▶ [Problem description]
Reproduce the rows starting at the one containing "text [Obowiązki Wykonawcy]" and ending at the one containing "list Na mocy niniejszej Umowy i", substituting "Ugody" for "Umowy" and leaving everything else unchanged.

## begin Material for this task

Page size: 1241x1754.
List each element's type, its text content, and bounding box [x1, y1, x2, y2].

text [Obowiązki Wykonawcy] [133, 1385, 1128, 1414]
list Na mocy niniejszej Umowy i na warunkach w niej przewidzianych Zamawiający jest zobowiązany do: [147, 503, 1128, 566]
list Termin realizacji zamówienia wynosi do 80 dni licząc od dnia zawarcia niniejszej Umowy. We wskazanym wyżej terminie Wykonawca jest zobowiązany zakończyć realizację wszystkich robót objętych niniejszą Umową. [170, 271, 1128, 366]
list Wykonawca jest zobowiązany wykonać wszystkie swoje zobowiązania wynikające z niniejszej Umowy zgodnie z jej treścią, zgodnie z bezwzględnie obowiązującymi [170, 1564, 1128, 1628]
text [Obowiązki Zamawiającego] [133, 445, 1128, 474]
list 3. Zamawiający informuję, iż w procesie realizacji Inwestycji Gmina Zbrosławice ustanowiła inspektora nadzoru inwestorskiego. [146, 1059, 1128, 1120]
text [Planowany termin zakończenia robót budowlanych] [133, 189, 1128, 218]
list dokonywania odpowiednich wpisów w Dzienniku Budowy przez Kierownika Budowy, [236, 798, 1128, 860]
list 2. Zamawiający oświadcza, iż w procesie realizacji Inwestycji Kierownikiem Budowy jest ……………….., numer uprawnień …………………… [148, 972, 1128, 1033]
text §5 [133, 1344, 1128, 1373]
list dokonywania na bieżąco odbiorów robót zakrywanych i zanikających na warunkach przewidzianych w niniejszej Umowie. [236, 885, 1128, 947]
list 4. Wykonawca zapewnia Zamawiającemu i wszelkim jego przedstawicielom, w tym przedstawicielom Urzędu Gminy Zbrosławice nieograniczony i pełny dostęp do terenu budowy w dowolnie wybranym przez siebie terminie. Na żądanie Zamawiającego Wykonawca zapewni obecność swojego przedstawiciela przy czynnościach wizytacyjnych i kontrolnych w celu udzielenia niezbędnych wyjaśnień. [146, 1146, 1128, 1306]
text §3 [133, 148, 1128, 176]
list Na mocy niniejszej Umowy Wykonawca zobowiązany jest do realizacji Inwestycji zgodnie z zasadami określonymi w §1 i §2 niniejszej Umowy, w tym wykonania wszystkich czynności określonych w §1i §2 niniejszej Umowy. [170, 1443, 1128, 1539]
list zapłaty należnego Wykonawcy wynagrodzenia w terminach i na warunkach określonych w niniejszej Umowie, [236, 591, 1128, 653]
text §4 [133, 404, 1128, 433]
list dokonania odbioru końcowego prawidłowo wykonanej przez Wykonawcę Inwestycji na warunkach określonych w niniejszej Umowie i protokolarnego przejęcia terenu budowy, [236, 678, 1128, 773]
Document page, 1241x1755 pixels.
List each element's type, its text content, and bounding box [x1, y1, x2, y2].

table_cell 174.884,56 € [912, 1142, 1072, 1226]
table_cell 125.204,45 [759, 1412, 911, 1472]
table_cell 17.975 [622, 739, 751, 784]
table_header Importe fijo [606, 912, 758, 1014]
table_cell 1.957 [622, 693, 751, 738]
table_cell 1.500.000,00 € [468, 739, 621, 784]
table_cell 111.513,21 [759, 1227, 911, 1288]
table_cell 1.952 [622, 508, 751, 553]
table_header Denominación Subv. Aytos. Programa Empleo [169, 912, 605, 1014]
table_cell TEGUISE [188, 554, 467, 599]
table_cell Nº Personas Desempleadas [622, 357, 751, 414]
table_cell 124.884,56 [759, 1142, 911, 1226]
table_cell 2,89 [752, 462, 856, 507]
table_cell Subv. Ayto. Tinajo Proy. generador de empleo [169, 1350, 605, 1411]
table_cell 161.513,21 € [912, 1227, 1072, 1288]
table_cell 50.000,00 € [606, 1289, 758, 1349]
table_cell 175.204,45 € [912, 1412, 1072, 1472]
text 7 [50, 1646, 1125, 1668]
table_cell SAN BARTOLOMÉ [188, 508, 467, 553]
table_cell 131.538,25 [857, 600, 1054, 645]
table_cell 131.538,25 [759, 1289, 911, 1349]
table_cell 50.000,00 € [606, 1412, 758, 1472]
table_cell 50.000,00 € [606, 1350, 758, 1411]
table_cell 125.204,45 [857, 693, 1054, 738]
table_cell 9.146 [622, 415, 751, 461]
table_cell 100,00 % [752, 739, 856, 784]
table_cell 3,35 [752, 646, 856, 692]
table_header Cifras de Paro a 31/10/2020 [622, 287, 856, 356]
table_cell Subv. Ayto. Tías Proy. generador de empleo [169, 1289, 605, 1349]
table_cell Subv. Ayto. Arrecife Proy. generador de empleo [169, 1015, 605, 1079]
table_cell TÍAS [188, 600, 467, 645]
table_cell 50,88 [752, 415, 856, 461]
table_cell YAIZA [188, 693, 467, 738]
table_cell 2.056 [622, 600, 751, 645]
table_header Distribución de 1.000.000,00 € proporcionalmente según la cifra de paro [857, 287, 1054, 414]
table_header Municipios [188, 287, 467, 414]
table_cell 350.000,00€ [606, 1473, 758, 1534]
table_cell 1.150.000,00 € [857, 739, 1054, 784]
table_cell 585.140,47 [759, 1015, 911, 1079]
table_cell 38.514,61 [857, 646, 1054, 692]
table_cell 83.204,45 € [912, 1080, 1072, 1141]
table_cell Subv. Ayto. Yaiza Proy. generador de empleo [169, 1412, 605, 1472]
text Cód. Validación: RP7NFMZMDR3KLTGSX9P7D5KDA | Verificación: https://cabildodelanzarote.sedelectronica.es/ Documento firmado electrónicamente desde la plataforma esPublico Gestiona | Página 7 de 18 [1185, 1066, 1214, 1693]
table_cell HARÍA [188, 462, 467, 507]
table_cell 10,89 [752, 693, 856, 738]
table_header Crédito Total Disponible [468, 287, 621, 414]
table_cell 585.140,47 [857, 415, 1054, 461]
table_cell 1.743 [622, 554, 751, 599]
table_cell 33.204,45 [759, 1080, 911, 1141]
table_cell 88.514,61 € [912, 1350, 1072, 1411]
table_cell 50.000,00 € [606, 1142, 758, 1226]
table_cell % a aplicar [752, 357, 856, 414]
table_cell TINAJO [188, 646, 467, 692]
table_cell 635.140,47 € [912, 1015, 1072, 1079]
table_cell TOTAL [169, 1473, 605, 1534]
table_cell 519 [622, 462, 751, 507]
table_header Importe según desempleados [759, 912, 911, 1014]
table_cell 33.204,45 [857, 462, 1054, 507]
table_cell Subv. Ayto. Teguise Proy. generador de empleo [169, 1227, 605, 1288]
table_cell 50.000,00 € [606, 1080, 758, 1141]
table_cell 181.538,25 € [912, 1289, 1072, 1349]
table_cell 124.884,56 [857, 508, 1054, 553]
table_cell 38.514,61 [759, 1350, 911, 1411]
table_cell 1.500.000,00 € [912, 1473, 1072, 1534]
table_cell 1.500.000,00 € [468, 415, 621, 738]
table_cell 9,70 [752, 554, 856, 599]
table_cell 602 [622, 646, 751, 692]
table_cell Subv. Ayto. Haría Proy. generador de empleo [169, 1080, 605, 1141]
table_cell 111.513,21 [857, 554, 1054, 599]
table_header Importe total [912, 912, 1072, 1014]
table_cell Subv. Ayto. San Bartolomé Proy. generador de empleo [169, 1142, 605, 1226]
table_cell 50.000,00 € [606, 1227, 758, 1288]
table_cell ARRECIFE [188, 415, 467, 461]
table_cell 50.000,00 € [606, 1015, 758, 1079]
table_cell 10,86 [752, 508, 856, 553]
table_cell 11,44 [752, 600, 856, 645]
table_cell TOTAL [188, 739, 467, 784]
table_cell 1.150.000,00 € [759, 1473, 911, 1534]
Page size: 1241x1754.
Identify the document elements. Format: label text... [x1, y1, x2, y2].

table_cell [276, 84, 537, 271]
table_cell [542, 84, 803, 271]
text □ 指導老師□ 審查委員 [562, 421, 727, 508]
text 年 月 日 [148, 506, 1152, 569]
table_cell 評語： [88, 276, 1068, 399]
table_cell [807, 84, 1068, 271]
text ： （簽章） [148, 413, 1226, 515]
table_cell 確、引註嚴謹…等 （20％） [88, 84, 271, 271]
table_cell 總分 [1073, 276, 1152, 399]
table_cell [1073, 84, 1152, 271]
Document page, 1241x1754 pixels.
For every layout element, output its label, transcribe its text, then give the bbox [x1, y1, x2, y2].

## end Material for this task

▶ [Answer to this task]
text [Obowiązki Wykonawcy] [133, 1385, 1128, 1414]
list Na mocy niniejszej Ugody i na warunkach w niej przewidzianych Zamawiający jest zobowiązany do: [147, 503, 1128, 566]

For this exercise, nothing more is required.